SUPPLIED MATERIAL —
BEGIN
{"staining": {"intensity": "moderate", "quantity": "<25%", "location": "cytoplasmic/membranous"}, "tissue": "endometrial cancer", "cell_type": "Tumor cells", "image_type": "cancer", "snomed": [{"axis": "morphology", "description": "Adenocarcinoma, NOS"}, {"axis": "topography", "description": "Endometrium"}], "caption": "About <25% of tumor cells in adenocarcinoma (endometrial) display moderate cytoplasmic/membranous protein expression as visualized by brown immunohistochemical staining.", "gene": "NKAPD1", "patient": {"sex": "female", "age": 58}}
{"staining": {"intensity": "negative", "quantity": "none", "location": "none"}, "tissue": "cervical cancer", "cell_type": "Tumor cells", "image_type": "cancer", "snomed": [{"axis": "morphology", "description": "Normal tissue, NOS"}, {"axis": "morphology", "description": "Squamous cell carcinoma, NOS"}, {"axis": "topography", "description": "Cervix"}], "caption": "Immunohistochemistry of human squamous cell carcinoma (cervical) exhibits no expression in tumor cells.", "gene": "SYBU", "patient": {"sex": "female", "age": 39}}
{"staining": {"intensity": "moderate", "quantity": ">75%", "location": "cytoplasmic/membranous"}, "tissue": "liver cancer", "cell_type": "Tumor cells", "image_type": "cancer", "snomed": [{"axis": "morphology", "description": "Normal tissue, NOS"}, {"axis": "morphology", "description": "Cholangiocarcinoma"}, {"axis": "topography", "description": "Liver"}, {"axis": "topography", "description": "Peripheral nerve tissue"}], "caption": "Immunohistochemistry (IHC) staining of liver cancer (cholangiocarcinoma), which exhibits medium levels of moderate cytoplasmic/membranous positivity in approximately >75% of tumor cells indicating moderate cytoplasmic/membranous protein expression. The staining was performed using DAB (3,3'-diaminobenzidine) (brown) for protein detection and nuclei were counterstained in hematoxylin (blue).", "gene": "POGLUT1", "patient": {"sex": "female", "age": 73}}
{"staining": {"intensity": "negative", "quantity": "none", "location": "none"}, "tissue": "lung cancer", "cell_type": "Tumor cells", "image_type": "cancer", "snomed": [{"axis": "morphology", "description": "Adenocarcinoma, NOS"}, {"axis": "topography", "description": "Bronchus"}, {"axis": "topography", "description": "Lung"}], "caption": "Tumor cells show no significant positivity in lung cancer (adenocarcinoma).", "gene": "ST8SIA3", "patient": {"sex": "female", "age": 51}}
END
ASSIGNED TASK —
Return every line of the material exactly.

THE COMPLETED TASK —
{"staining": {"intensity": "moderate", "quantity": "<25%", "location": "cytoplasmic/membranous"}, "tissue": "endometrial cancer", "cell_type": "Tumor cells", "image_type": "cancer", "snomed": [{"axis": "morphology", "description": "Adenocarcinoma, NOS"}, {"axis": "topography", "description": "Endometrium"}], "caption": "About <25% of tumor cells in adenocarcinoma (endometrial) display moderate cytoplasmic/membranous protein expression as visualized by brown immunohistochemical staining.", "gene": "NKAPD1", "patient": {"sex": "female", "age": 58}}
{"staining": {"intensity": "negative", "quantity": "none", "location": "none"}, "tissue": "cervical cancer", "cell_type": "Tumor cells", "image_type": "cancer", "snomed": [{"axis": "morphology", "description": "Normal tissue, NOS"}, {"axis": "morphology", "description": "Squamous cell carcinoma, NOS"}, {"axis": "topography", "description": "Cervix"}], "caption": "Immunohistochemistry of human squamous cell carcinoma (cervical) exhibits no expression in tumor cells.", "gene": "SYBU", "patient": {"sex": "female", "age": 39}}
{"staining": {"intensity": "moderate", "quantity": ">75%", "location": "cytoplasmic/membranous"}, "tissue": "liver cancer", "cell_type": "Tumor cells", "image_type": "cancer", "snomed": [{"axis": "morphology", "description": "Normal tissue, NOS"}, {"axis": "morphology", "description": "Cholangiocarcinoma"}, {"axis": "topography", "description": "Liver"}, {"axis": "topography", "description": "Peripheral nerve tissue"}], "caption": "Immunohistochemistry (IHC) staining of liver cancer (cholangiocarcinoma), which exhibits medium levels of moderate cytoplasmic/membranous positivity in approximately >75% of tumor cells indicating moderate cytoplasmic/membranous protein expression. The staining was performed using DAB (3,3'-diaminobenzidine) (brown) for protein detection and nuclei were counterstained in hematoxylin (blue).", "gene": "POGLUT1", "patient": {"sex": "female", "age": 73}}
{"staining": {"intensity": "negative", "quantity": "none", "location": "none"}, "tissue": "lung cancer", "cell_type": "Tumor cells", "image_type": "cancer", "snomed": [{"axis": "morphology", "description": "Adenocarcinoma, NOS"}, {"axis": "topography", "description": "Bronchus"}, {"axis": "topography", "description": "Lung"}], "caption": "Tumor cells show no significant positivity in lung cancer (adenocarcinoma).", "gene": "ST8SIA3", "patient": {"sex": "female", "age": 51}}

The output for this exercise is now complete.